第3話

文字数 1,337文字

 久仁町は周囲を山に囲まれている盆地な割には、それなりに大気の流れが安定しているため朝の湿度が程よい日が多いように思う。
 真っ青な空と気温が上がる前の、僅かながらヒンヤリとした空気。このまま続けば夏場の理想郷なのであるが、真に残念なことに散歩日和なのは後一刻程度だけだろう。それ以降は地上の全てを焼かんとする日差しと、うだるような熱気の立ち込める灼熱地獄が出来上がる。
 つまり活動は早い方が良い。
 適当に入ったホテルのモーニングコールを受けて目を覚まし、洗面所にてヒンヤリとした水で顔を簡単にバシャバシャ洗う。それから己の毛がやたらと落ちてはいまいかとベッドを確認して部屋を出た。
 「起きているかね?」
 隣の部屋の扉を叩く。間もなく出てきたのは、なんとも弱ったような顔をしたヒバリの姿だった。
 「どうしたのかね、その顔は?」
 「このような場所に入ったのは初めてでして、とても怖くて……。」
 聞いてから昨日の出来事を思い出す。
 そう言えば部屋を別々にすると決めた時に、一回のロビーではまったく気にした様子は無かったがいざ部屋の階まで上がるとガタガタと震え出し、同じ部屋に泊まれないかと執拗に尋ねて来たのだった。
 今いる階は地上より凡そ三十メートル、木の上程度までしか経験のないヒバリには高過ぎたのだろう。
 「慣れる事だな。人の世では利器により高い場所へ行く機会もそれなりに出て来るぞ。」
 「そんなぁ……。」
 絶望に打ちひしがれた声だ。今、飛行機の話をしたらどうなるだろう。そんなイタズラ心はそっと隠して、ヒバリの部屋も同じように確認し少しばかり片付けてからチェックアウトに向かった。

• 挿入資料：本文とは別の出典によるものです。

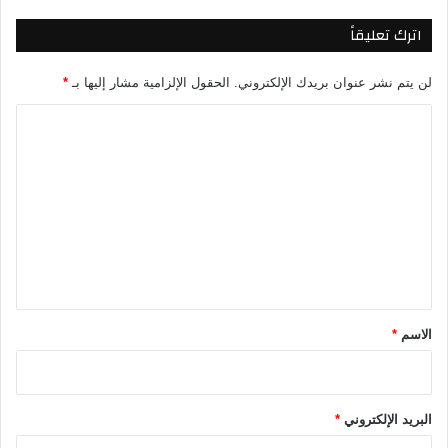
م
اترك تعليقاً
2
0
2
لن يتم نشر عنوان بريدك الإلكتروني.
الحقول الإلزامية مشار إليها بـ
*
6
ا
ل
ت
ع
ل
ي
ق
*
الاسم
*
البريد الإلكتروني
*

 このまま山に帰ってしまうのではないかと心配になるほど悪かった顔色は、エレベータにより一階のロビーまで下りてしまえば元通り。寝不足の影響と緊張からの解放により多少瞼が重くなってしまっているようだが、歩いているうちに目は覚めるだろう。
 ダメなら適当な場所で昼寝でもすれば良い。
 外は既に多くの人が行き来している。スーツ姿が多い事から、これから仕事へと向かう一団であることが容易に分かった。
 「問題だ。今通り過ぎたバスに乗っていた人間で、タヌキが化けていたのは何人だ?」
 唐突な問いに不意を突かれたようにワタワタと慌て、既に目を凝らせば唐牛で後部の窓が見える程度までに離れてしまったバスをヒバリは探した。
 「えっと、えっと……七人?」
 「ハズレ、ゼロ人だ。」
 ヒバリは“え?”という顔で吾輩を見る。それから意地の悪い問いを出されたのだと理解して、その頬を怒ったフグのように膨らませた。
 「そう膨れるな、毎日こうやって見破る力を養っていくのも大切ということだ。」
 カカ、と笑ってそう諭す。
 そう言われてもヒバリの方は面白くないらしく、膨れた頬は暫くそのまま萎むことは無かった。
 ヒバリを連れ立って商店街へと向かい、そこで適当な店に入って適当な食事を取った。
 食事の際に利用する道具の使い方は思った通り全くダメで、箸はグーで握り、フォークで卵を割ろうとしたりスプーンを魚に差そうとしたり。あまり人目の多いところでの食事はしない方が良いかもしれない。